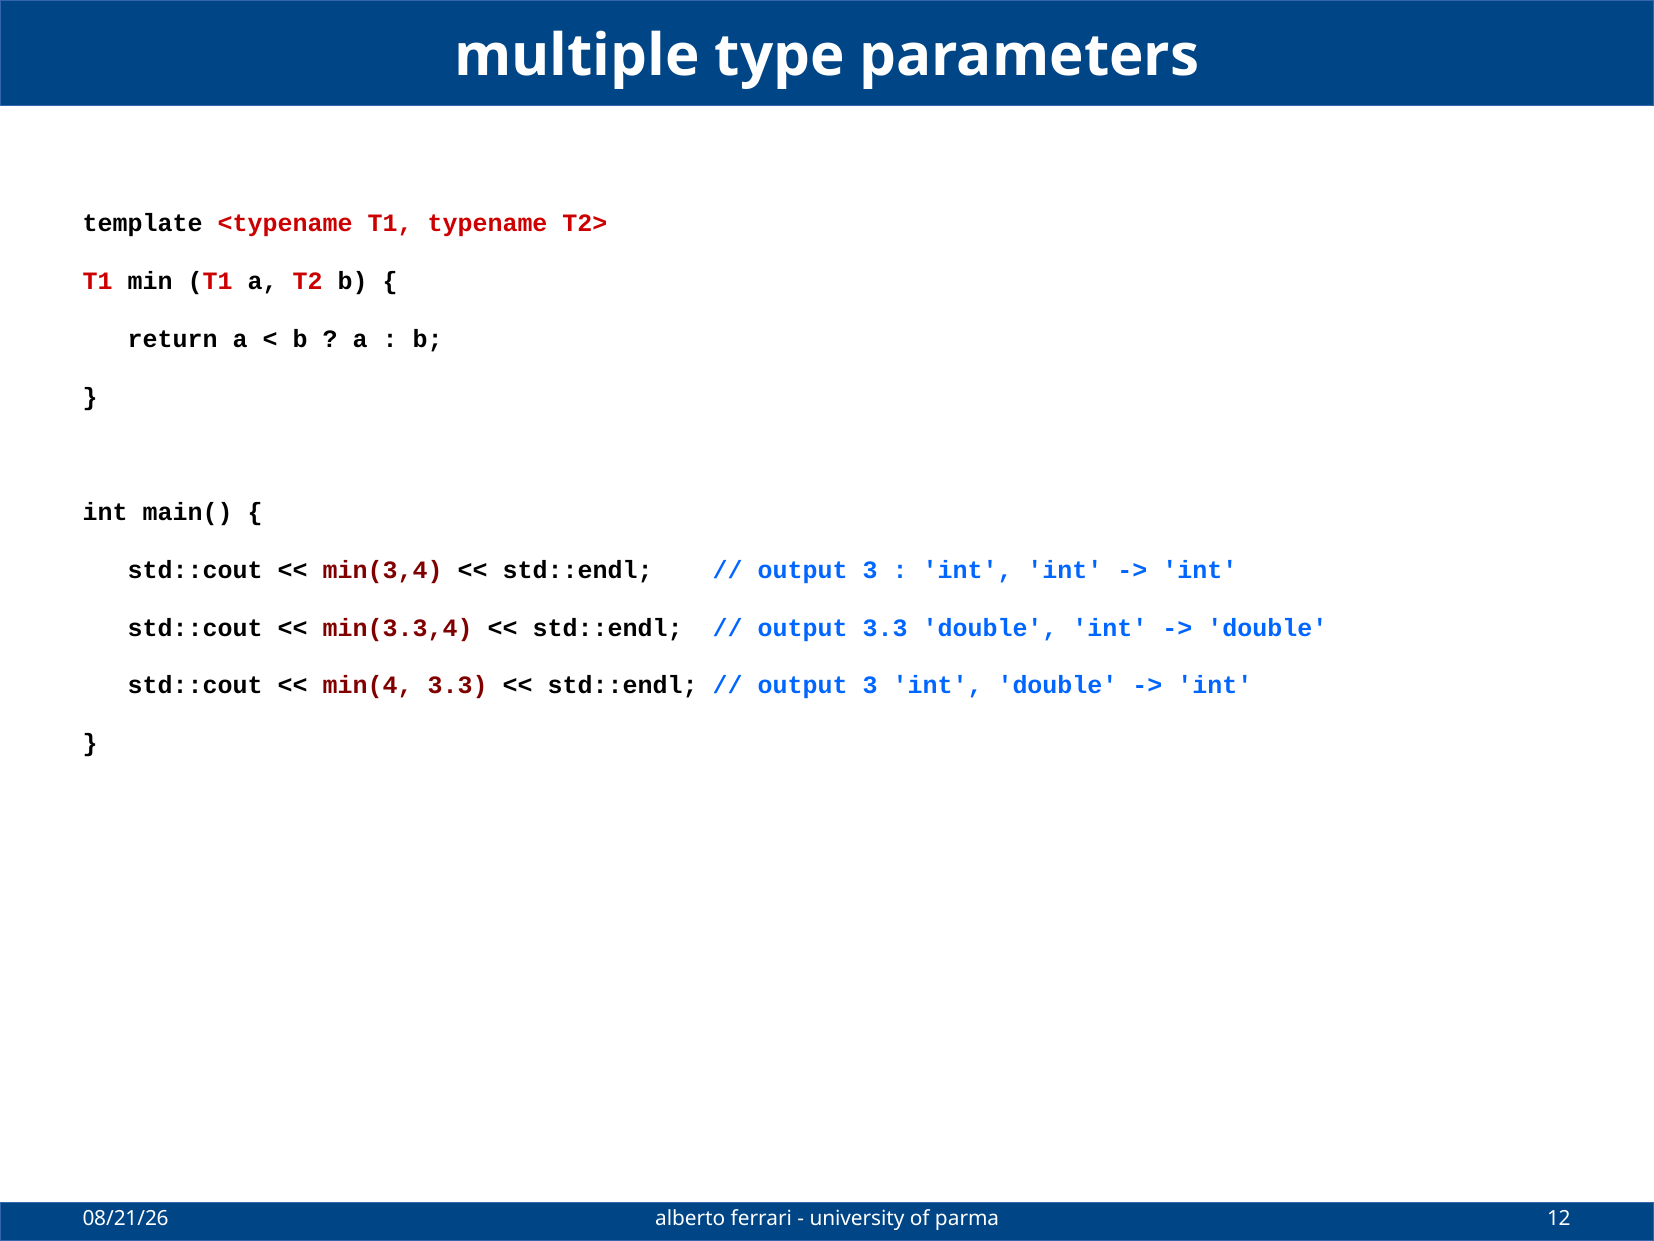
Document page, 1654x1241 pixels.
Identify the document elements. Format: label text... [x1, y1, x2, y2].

title multiple type parameters [0, 0, 1654, 106]
list template <typename T1, typename T2> T1 min (T1 a, T2 b) { return a < b ? a : b; } int main() { std::cout << min(3,4) << std::endl; // output 3 : 'int', 'int' -> 'int' std::cout << min(3.3,4) << std::endl; // output 3.3 'double', 'int' -> 'double' std::cout << min(4, 3.3) << std::endl; // output 3 'int', 'double' -> 'int' } [82, 135, 1571, 1156]
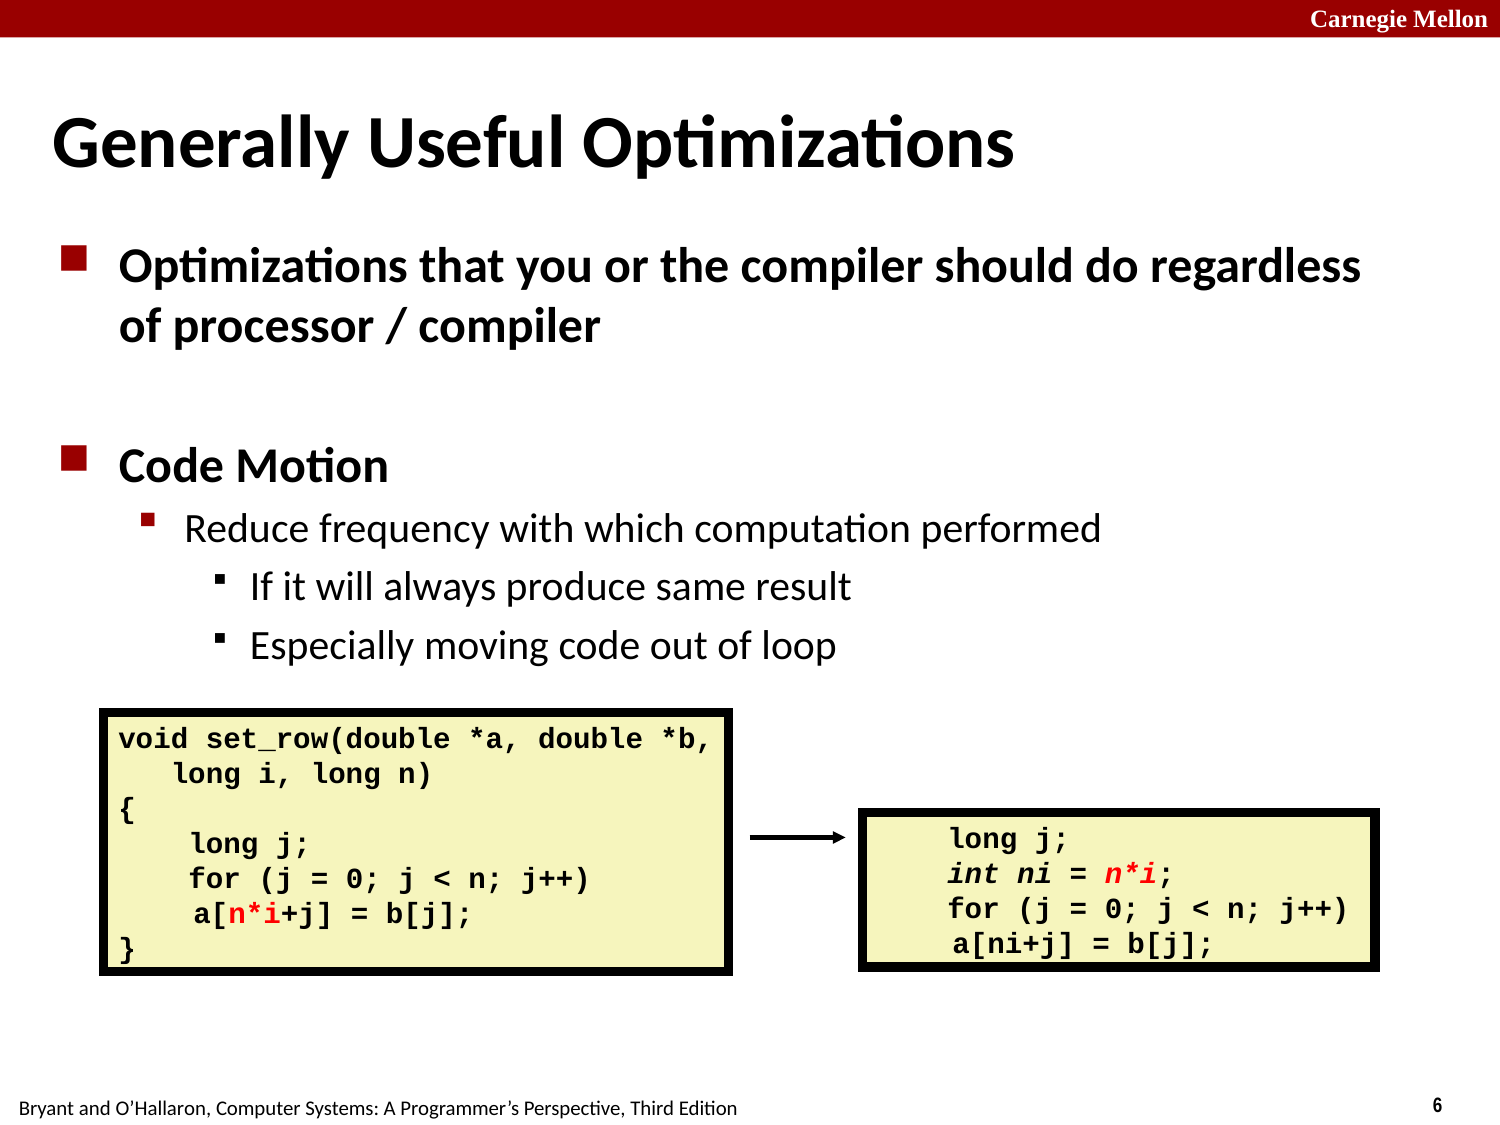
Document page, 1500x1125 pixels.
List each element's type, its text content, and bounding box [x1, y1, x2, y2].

title Generally Useful Optimizations [37, 50, 1408, 224]
text_box long j; int ni = n*i; for (j = 0; j < n; j++) a[ni+j] = b[j]; [862, 812, 1375, 967]
text_box void set_row(double *a, double *b, long i, long n) { long j; for (j = 0; j < n; j++) a[n*i+j] = b[j]; } [103, 712, 729, 972]
list Optimizations that you or the compiler should do regardless of processor / compiler Code Motion Reduce frequency with which computation performed If it will always produce same result Especially moving code out of loop [47, 225, 1411, 763]
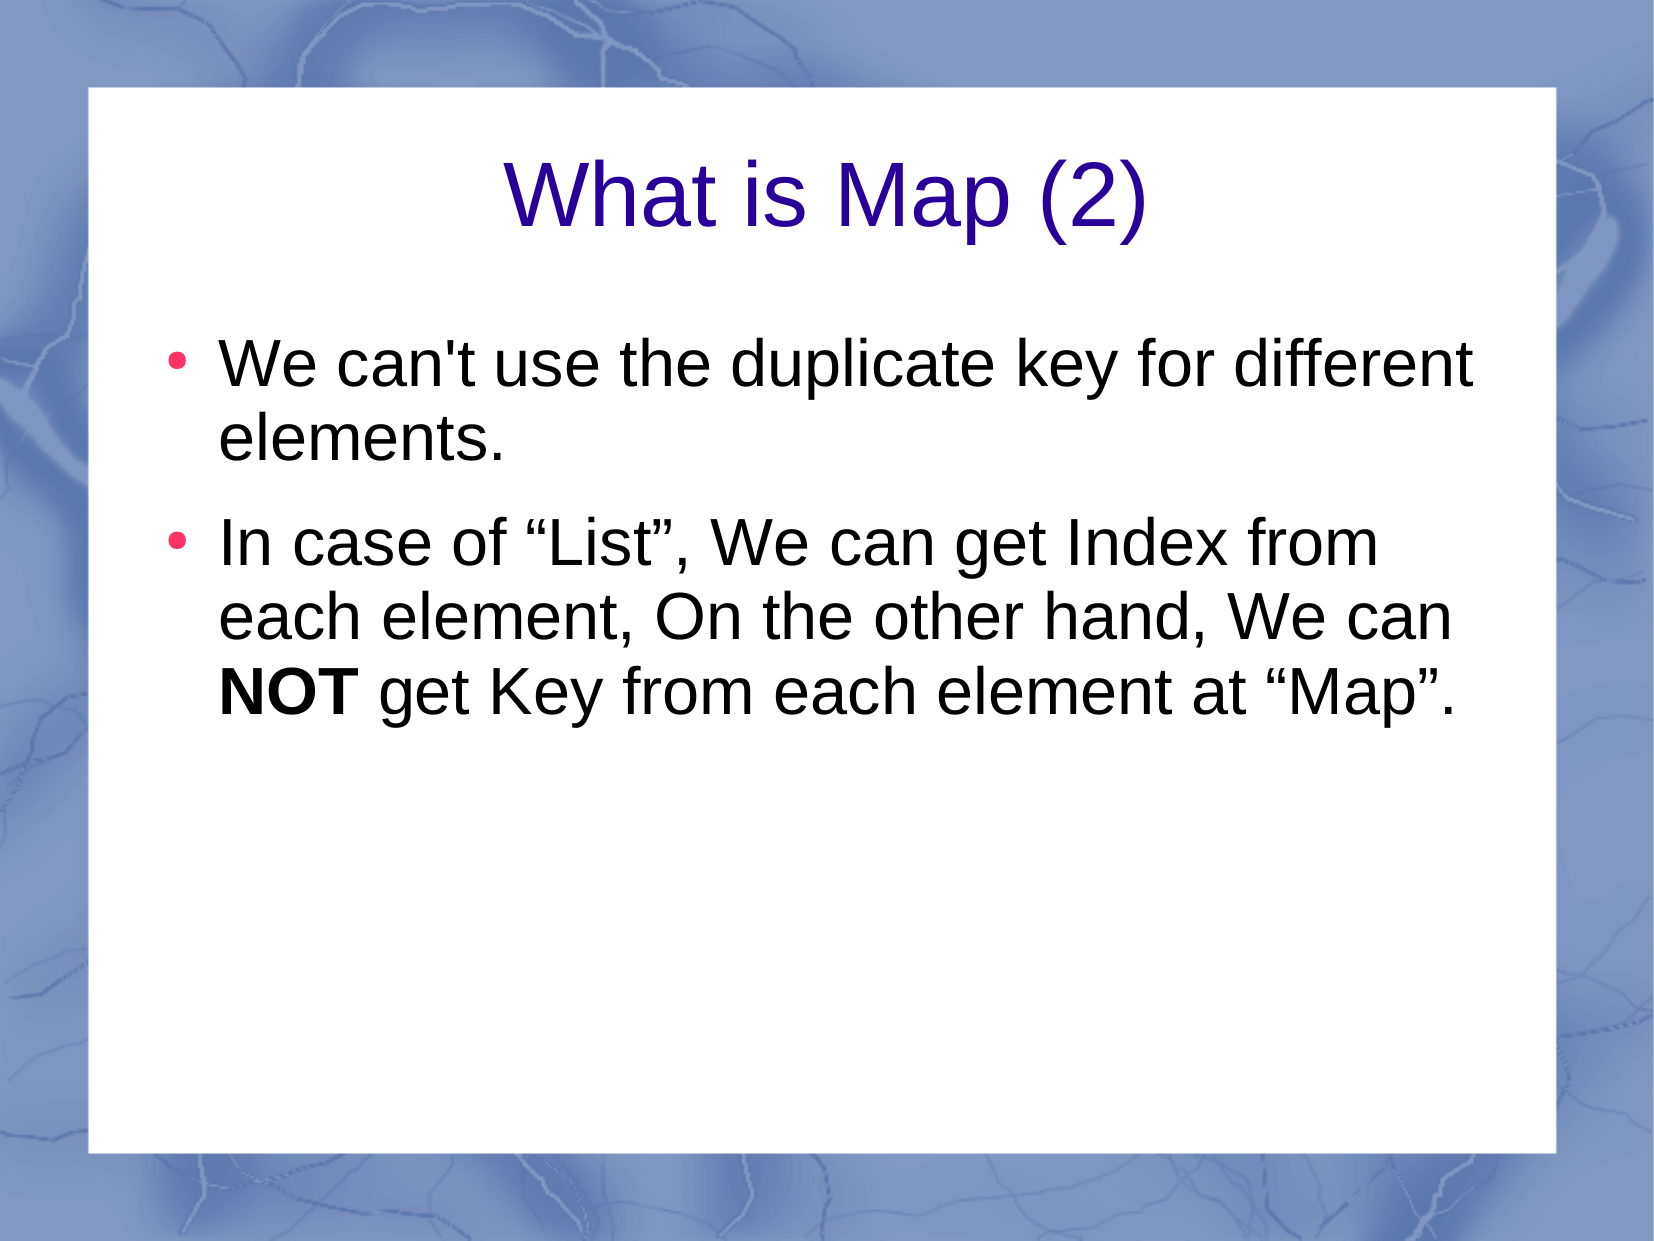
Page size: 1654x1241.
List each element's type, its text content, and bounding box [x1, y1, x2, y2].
════════════════════
Change every occurrence of "bounding box" in the data above to "enclosing rectangle" and reproduce the data with nothing else altered. Omit the pictures from your answer.

**RESULT**
Document page, 1654x1241 pixels.
Identify the document elements. Format: label text... [x1, y1, x2, y2].

title multiple type parameters [0, 0, 1654, 106]
list template <typename T1, typename T2> T1 min (T1 a, T2 b) { return a < b ? a : b; } int main() { std::cout << min(3,4) << std::endl; // output 3 : 'int', 'int' -> 'int' std::cout << min(3.3,4) << std::endl; // output 3.3 'double', 'int' -> 'double' std::cout << min(4, 3.3) << std::endl; // output 3 'int', 'double' -> 'int' } [82, 135, 1571, 1156]
Document page, 1500x1125 pixels.
List each element's type, its text content, and enclosing rectangle [x1, y1, x2, y2].

title Generally Useful Optimizations [37, 50, 1408, 224]
text_box long j; int ni = n*i; for (j = 0; j < n; j++) a[ni+j] = b[j]; [862, 812, 1375, 967]
text_box void set_row(double *a, double *b, long i, long n) { long j; for (j = 0; j < n; j++) a[n*i+j] = b[j]; } [103, 712, 729, 972]
list Optimizations that you or the compiler should do regardless of processor / compiler Code Motion Reduce frequency with which computation performed If it will always produce same result Especially moving code out of loop [47, 225, 1411, 763]
Page size: 1654x1241.
List each element's type, its text content, and enclosing rectangle [x1, y1, x2, y2].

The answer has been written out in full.